Performance of llama-2 #10

Closed junzhang-zj closed 9 months ago

junzhang-zj commented 11 months ago

Why am I getting low scores on llama-2-13b, pass@1: 3.05%, pass@10: 19.51%, are you applying any other fine prompts to this setup or are the scores related to batch decoding, my setup is such that I need to generate the samples sequentially and can't perform batch decoding.

abacaj commented 11 months ago

That seems pretty low for pass@1, this is how I loaded the 7B llama-2 model:

    tokenizer = LlamaTokenizer.from_pretrained(
        "meta-llama/Llama-2-7b-hf",
        use_auth_token=TOKEN,
    )

    model = torch.compile(
        LlamaForCausalLM.from_pretrained(
            "meta-llama/Llama-2-7b-hf",
            torch_dtype=torch.bfloat16,
            use_auth_token=TOKEN,
        )
        .eval()
        .to("cuda")
    )

No changes were made to prompts found in the current eval_llama.py file

junzhang-zj commented 11 months ago

Thanks, I need to check my code carefully. Also, is the sample temperature 0.2? In my test, I set it to 0.8 to achieve better results (the above scores), so 0.2 won't work for my setting.

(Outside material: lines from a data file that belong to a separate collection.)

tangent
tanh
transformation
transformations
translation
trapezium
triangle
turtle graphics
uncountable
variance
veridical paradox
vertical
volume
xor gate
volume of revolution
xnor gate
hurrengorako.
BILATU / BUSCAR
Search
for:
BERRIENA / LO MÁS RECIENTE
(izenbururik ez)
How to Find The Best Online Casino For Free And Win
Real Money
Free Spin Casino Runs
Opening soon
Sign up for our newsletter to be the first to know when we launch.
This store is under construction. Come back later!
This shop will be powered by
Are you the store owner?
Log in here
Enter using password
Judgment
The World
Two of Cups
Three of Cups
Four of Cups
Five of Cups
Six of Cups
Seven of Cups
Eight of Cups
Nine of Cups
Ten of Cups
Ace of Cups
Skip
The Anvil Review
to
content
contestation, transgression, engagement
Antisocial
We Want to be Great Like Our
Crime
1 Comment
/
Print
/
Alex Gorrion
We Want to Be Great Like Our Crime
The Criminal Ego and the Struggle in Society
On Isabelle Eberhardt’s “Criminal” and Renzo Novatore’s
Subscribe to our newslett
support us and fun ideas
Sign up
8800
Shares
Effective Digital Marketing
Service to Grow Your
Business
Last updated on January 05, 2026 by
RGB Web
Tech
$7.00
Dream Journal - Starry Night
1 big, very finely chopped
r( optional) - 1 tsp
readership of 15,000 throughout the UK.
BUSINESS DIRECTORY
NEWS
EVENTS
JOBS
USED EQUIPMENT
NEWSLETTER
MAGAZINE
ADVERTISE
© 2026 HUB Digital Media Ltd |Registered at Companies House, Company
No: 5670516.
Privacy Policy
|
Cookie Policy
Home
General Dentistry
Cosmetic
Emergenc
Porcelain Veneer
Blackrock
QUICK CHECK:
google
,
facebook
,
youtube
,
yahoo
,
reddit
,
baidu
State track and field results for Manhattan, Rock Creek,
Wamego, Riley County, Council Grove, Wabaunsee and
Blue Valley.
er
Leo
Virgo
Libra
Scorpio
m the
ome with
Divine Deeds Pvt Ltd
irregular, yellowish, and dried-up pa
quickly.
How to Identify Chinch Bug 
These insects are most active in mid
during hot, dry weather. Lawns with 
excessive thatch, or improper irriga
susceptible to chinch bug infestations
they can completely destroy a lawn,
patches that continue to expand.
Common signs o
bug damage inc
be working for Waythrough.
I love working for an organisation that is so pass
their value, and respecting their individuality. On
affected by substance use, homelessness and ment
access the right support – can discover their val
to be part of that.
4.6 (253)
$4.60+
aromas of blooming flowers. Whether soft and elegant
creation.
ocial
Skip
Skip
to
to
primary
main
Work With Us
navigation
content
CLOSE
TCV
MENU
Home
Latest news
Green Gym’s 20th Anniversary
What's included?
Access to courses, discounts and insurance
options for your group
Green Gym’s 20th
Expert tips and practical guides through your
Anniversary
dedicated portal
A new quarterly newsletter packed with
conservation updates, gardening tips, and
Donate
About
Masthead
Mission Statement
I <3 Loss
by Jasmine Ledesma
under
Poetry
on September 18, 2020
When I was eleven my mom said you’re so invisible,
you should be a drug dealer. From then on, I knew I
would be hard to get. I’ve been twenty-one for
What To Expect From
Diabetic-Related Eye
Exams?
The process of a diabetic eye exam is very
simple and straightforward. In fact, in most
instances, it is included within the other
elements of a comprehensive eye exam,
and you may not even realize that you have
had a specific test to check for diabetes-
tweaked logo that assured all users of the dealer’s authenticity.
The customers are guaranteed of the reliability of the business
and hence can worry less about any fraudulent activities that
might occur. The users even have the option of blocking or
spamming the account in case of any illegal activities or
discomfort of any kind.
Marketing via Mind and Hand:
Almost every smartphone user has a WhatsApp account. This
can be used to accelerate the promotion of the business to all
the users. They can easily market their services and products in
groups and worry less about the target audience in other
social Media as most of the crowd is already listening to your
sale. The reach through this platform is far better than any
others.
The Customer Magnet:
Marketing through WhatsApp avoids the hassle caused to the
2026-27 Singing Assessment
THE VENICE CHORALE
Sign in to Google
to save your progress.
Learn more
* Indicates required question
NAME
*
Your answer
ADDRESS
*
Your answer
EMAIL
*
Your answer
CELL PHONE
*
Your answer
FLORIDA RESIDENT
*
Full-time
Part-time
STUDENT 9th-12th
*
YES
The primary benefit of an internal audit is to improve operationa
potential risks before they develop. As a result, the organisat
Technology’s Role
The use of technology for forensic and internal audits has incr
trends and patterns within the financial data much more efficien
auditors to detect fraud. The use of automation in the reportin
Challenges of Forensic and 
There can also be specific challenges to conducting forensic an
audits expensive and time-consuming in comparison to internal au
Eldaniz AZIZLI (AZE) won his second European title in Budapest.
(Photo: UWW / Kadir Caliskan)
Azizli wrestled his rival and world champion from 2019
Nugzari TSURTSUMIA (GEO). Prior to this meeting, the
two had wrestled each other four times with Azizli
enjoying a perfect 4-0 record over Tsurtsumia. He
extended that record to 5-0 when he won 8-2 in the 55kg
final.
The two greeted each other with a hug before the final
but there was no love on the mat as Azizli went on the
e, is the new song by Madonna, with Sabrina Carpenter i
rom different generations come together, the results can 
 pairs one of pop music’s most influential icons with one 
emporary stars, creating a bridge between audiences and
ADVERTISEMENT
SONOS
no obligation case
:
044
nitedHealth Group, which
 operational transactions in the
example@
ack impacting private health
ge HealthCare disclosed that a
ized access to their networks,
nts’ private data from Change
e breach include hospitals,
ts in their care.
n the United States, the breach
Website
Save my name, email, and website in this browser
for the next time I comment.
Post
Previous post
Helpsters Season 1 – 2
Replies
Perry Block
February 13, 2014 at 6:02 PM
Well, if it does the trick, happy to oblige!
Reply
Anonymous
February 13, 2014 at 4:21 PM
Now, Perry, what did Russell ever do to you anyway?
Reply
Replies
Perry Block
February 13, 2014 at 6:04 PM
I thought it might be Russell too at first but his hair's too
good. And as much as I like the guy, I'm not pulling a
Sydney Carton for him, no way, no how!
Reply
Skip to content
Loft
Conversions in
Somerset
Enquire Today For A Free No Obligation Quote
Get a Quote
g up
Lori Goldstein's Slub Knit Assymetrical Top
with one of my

abacaj commented 11 months ago

The recommended temps from the paper were 0.2 for pass@1, 0.6 for pass@10 and 0.8 for pass@100

BaoBaoGitHub commented 11 months ago

Thanks for your hard work! The prompt and hyper-parameter confused me a lot! But could the temperature be 0.1 instead of 0.2 according table 21 from llama2 paper?

nicoladainese96 commented 10 months ago

@junzhang-zj have you checked the pad token for the model? Took me a while to figure out that setting tokenizer.pad_token = tokenizer.eos_token breaks the performance in the batch generation. Rather, try to set tokenizer.pad_token = '[PAD]' and see if it makes any difference.

junzhang-zj commented 10 months ago

@nicoladainese96 Since I found that the code I generated was missing the '\t' at the beginning of the sentence, I added it to all the answers and the results made sense. I'm sorry for not updating my solution in time. I will also try your solution. Thank you very much!

Cooperx521 commented 9 months ago

@junzhang-zj Hi, I encountered the same issue while testing with llama2, so I added a '\t' to each output. However, what puzzles me is that upon reviewing the code in this repository, it doesn't seem to add a '\t' to the llama output by default, yet the results appear to be quite satisfactory. Have you identified the reason for this?

junzhang-zj commented 9 months ago

@Cooperx521 I haven't checked the reason carefully yet.